Do a simple snore-and-sleepiness screen: if you snore most nights and you can doze off while reading or watching TV, treat that as a medical clue. A sleep study can be life-changing because it targets the cause instead of chasing symptoms.
Frequently Asked Questions
Is it normal to sleep poorly in your 60s?
Sleep often gets lighter in your 60s, but persistent trouble falling asleep, staying asleep, or feeling restored is not something you have to accept. Common fixable drivers include sleep apnea, restless legs from low ferritin, and a shifted circadian rhythm that makes you sleepy earlier and wake earlier. If poor sleep lasts more than a few weeks, track your pattern and bring specific clues (snoring, leg sensations, early waking) to a clinician.
Why do I keep waking up at 3 a.m. in my 60s?
Early-morning waking often happens when your body clock shifts earlier, so your brain thinks the night is “done” before you want it to be. It can also show up when alcohol wears off, when sleep apnea fragments sleep, or when anxiety ramps up in the quiet hours. A consistent wake time plus bright morning light for 10–20 minutes is a practical first experiment, and if you snore or wake gasping, ask about a sleep study.
What labs should I check for insomnia in older adults?
Three high-yield tests for poor sleep in your 60s are ferritin (iron stores), TSH (thyroid signal), and vitamin D (25(OH)D). Low ferritin can drive restless legs and nighttime agitation, a low TSH can fit a “too revved up to sleep” picture, and low vitamin D can be a marker of lower sleep resilience. If you have loud snoring or daytime sleepiness, remember that apnea is diagnosed with a sleep study, not bloodwork.
What ferritin level is too low for sleep and restless legs?

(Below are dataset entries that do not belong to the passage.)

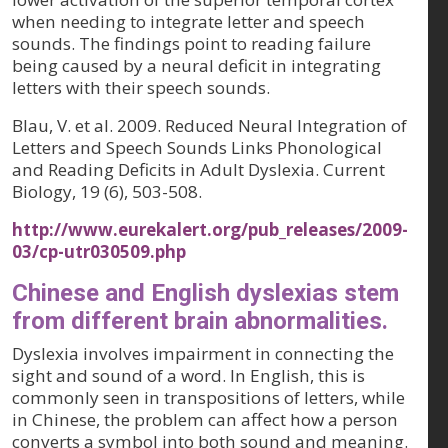
when needing to integrate letter and speech
sounds. The findings point to reading failure
being caused by a neural deficit in integrating
letters with their speech sounds.
Blau, V. et al. 2009. Reduced Neural Integration of
Letters and Speech Sounds Links Phonological
and Reading Deficits in Adult Dyslexia. Current
Biology, 19 (6), 503-508.
http://www.eurekalert.org/pub_releases/2009-
03/cp-utr030509.php
Chinese and English dyslexias stem
from different brain abnormalities.
Dyslexia involves impairment in connecting the
sight and sound of a word. In English, this is
commonly seen in transpositions of letters, while
in Chinese, the problem can affect how a person
converts a symbol into both sound and meaning.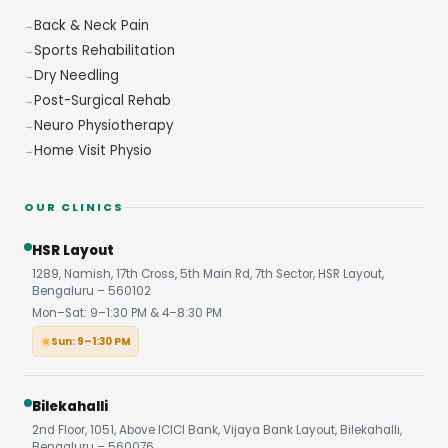
Back & Neck Pain
Sports Rehabilitation
Dry Needling
Post-Surgical Rehab
Neuro Physiotherapy
Home Visit Physio
OUR CLINICS
HSR Layout
1289, Namish, 17th Cross, 5th Main Rd, 7th Sector, HSR Layout,
Bengaluru – 560102
Mon–Sat: 9–1:30 PM & 4–8:30 PM
Sun: 9–1:30 PM
Bilekahalli
2nd Floor, 1051, Above ICICI Bank, Vijaya Bank Layout, Bilekahalli,
Bengaluru – 560076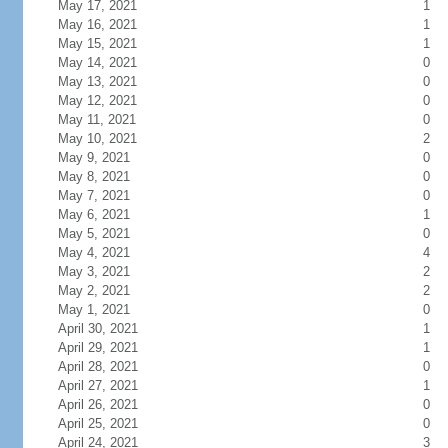
May 17, 2021
1
May 16, 2021
1
May 15, 2021
1
May 14, 2021
0
May 13, 2021
0
May 12, 2021
0
May 11, 2021
0
May 10, 2021
2
May 9, 2021
0
May 8, 2021
0
May 7, 2021
0
May 6, 2021
1
May 5, 2021
0
May 4, 2021
4
May 3, 2021
2
May 2, 2021
2
May 1, 2021
0
April 30, 2021
1
April 29, 2021
1
April 28, 2021
0
April 27, 2021
1
April 26, 2021
0
April 25, 2021
0
April 24, 2021
3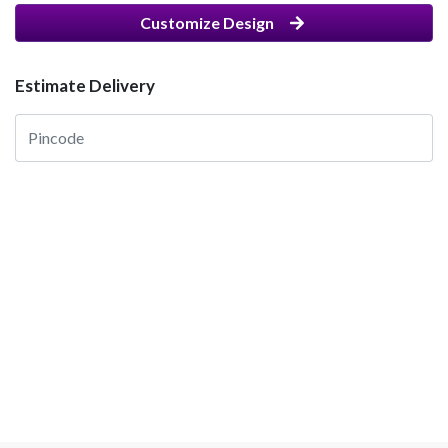
Customize Design
Estimate Delivery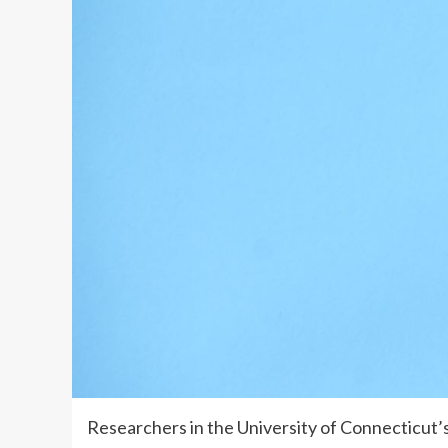
Researchers in the University of Connecticut’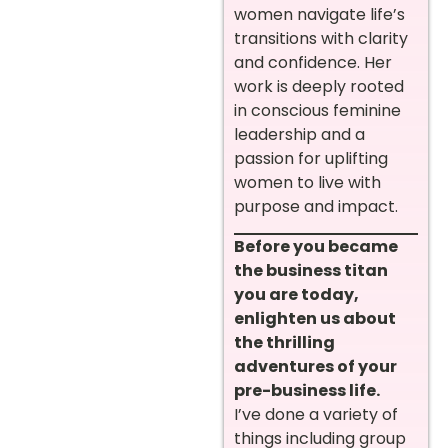
women navigate life’s
transitions with clarity
and confidence. Her
work is deeply rooted
in conscious feminine
leadership and a
passion for uplifting
women to live with
purpose and impact.
Before you became
the business titan
you are today,
enlighten us about
the thrilling
adventures of your
pre-business life.
I’ve done a variety of
things including group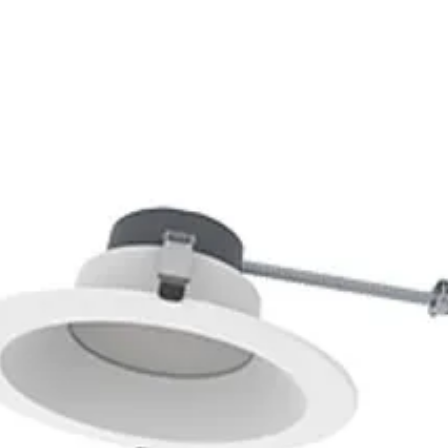
83
0K
5000K
S-ZD4SDB
1N:
S-X5ZLBS
PT27FC6G
2N:
S-KP2NJN
S-G0TTQS
3N:
S-WRFKV4
-3YQ6ZK
4N:
S-ZP43VP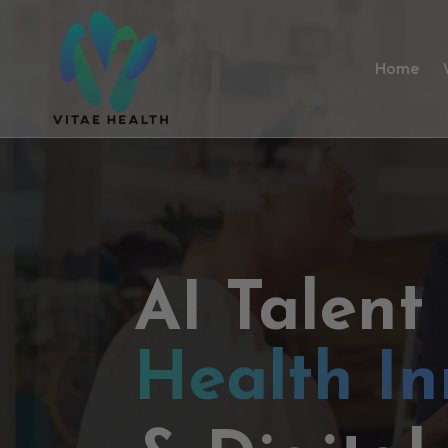
Home
AI Talent
Health In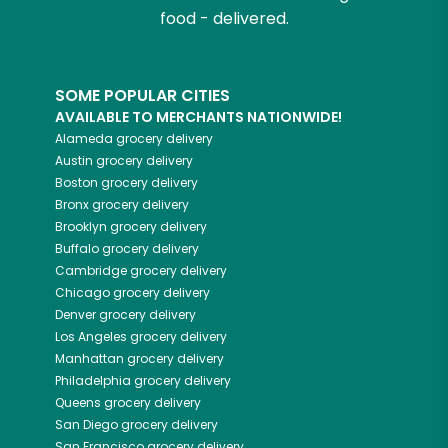
food - delivered.
SOME POPULAR CITIES
AVAILABLE TO MERCHANTS NATIONWIDE!
Alameda
grocery delivery
Austin
grocery delivery
Boston
grocery delivery
Bronx
grocery delivery
Brooklyn
grocery delivery
Buffalo
grocery delivery
Cambridge
grocery delivery
Chicago
grocery delivery
Denver
grocery delivery
Los Angeles
grocery delivery
Manhattan
grocery delivery
Philadelphia
grocery delivery
Queens
grocery delivery
San Diego
grocery delivery
San Francisco
grocery delivery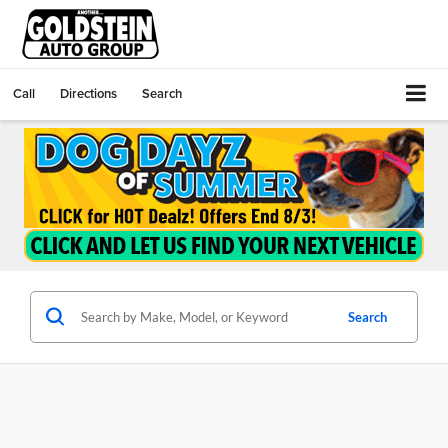
Call
Directions
Search
Search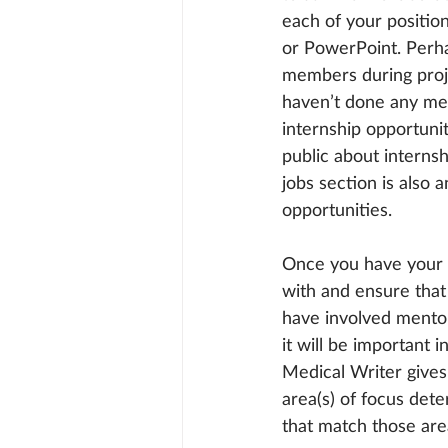
each of your positio
or PowerPoint. Perh
members during projec
haven’t done any medi
internship opportunit
public about interns
jobs section is also
opportunities.
Once you have your 
with and ensure that 
have involved mentor
it will be important
Medical Writer gives 
area(s) of focus det
that match those area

For restless legs symptoms, many clinicians treat ferritin below about 50 ng/mL, even if the lab report calls it normal, because symptoms can improve as iron stores rise. Some people do best when ferritin is closer to 75 ng/mL, especially if symptoms are frequent. If your ferritin is low, ask about the cause and the safest way to replete iron, because dosing and timing matter.
Is melatonin safe and what dose works best in your 60s?
Melatonin is generally used as a timing signal, and in your 60s a lower dose often works better than a high one. A common approach is 0.3–1 mg taken 2–3 hours before your target bedtime, especially if you get sleepy early and wake early. If you feel hungover or foggy the next day, lower the dose or move it earlier, and pair it with morning light to reinforce the shift.